The Early Grades are Different: A Look at Classroom Observations

This is part two of a four-part blog series on teacher evaluation in the early grades.

Sep 28, 2016

Shutterstock

Reed DesRosiers, Abbie Lieberman

Picture yourself as an observer
conducting a teacher evaluation, tasked with deciding where teachers fall on a
scale of “ineffective” to “highly-effective,” potentially affecting their pay
or job security. You walk into a science lesson on the conservation of mass in
a fifth grade classroom. The desks are in rows and the students are listening
to their teacher at the front of the room. She asks them to predict whether the
ice cube on her desk will maintain its mass when it melts. Using what they
learned in the previous night’s reading, she asks them to explain their
predictions in their journals. After 10 minutes, she asks the students to share
with the person next to them and then selects one student to read his answer
aloud. By this time, the ice has melted and the students can see that the mass
has remained the same.

Next you observe a science lesson
in a kindergarten classroom, where the students are learning about the
properties of different materials. With the children seated in a circle on the
floor, the teacher reads Captain Kidd’s Crew Experiments with Sinking and Floating. Afterwards, she asks the students why they think
some objects sink and others float. She writes their ideas down on the
whiteboard. Then she pulls out a few everyday items from a bag and asks the
class to predict whether they will sink or float. After guessing together, the
students return to their tables, which have been equipped with similar items
and tubs of water. Working in small groups they test their ideas out for
themselves. They draw pictures of the items that sink under the
“Sink” heading and the items that float under the “Float”
heading using a graphic organizer. The teacher walks around checking in with
each small group, asking probing questions.

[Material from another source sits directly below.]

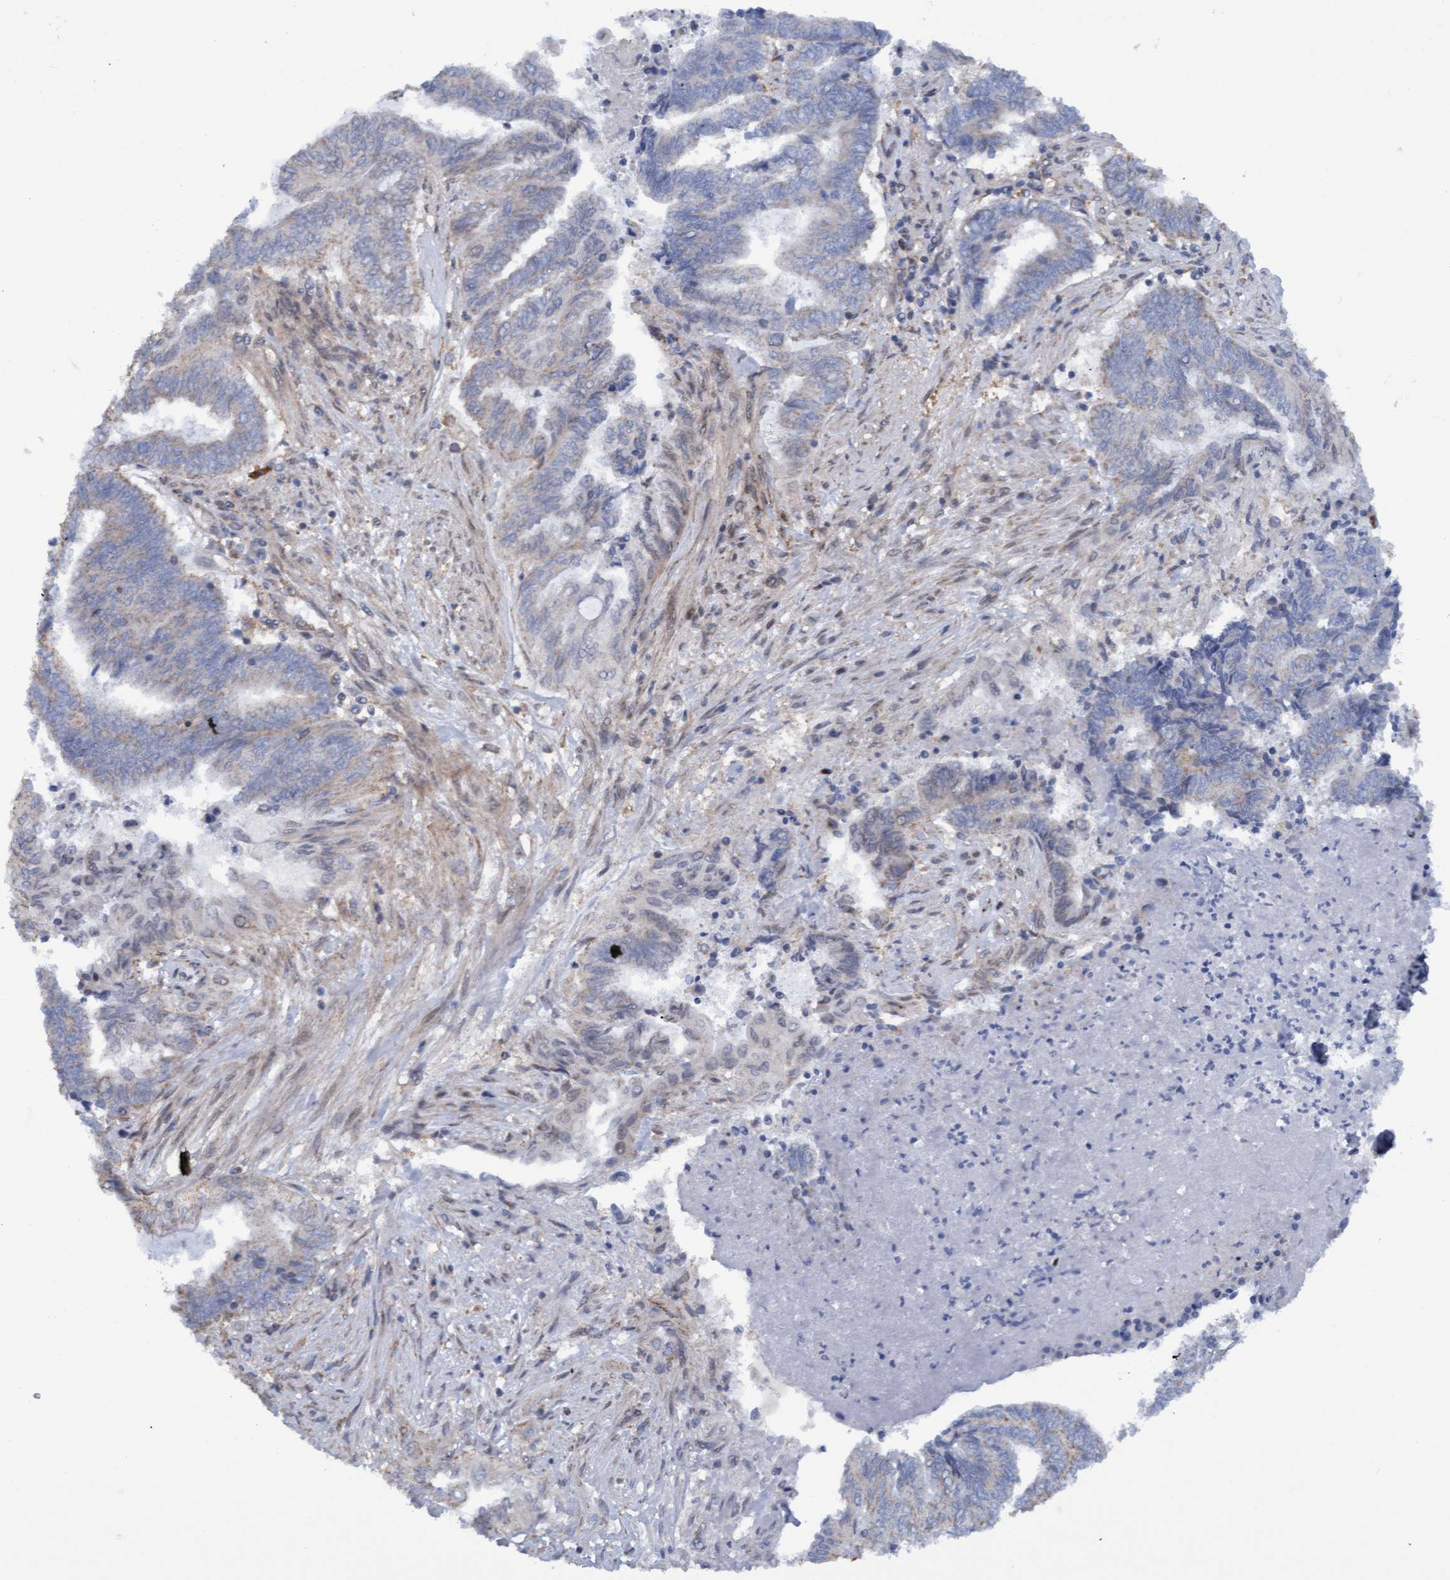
{"staining": {"intensity": "negative", "quantity": "none", "location": "none"}, "tissue": "endometrial cancer", "cell_type": "Tumor cells", "image_type": "cancer", "snomed": [{"axis": "morphology", "description": "Adenocarcinoma, NOS"}, {"axis": "topography", "description": "Uterus"}, {"axis": "topography", "description": "Endometrium"}], "caption": "Immunohistochemistry (IHC) image of neoplastic tissue: human adenocarcinoma (endometrial) stained with DAB (3,3'-diaminobenzidine) reveals no significant protein expression in tumor cells. The staining is performed using DAB (3,3'-diaminobenzidine) brown chromogen with nuclei counter-stained in using hematoxylin.", "gene": "MGLL", "patient": {"sex": "female", "age": 70}}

Instruction in these two classrooms
looks very different. As the observer, do you know whether it was good practice
to have fifth graders write in journals rather than share with the whole class?
Or whether there was the right balance between whole group instruction and
student-centered learning in the kindergarten classroom?

Classroom
observation allows principals or external observers to see teachers in
action and offer feedback that can help them improve their practice. But
high-quality teaching should look different from one grade to the next,
especially in the early years. Notice how the lesson plans, classroom
environments, and role of the teacher differ in these grades. To effectively
promote high-quality teaching across all grade levels, evaluators need a keen
understanding of these differences.

As teacher evaluation systems have
been changing in recent years, many states and districts have updated their
frameworks for observing teachers. However, many states continue to use one
general framework across all grades. But observation tools are often created
with a certain age group in mind and using them to evaluate teachers
instructing different grades can be confusing or even unfair. For instance,
some rubrics used for observing teachers in K–12 might be inconsistent with
best practices in the early grades, or fail to clarify how to identify certain
measures in classrooms where instruction looks different.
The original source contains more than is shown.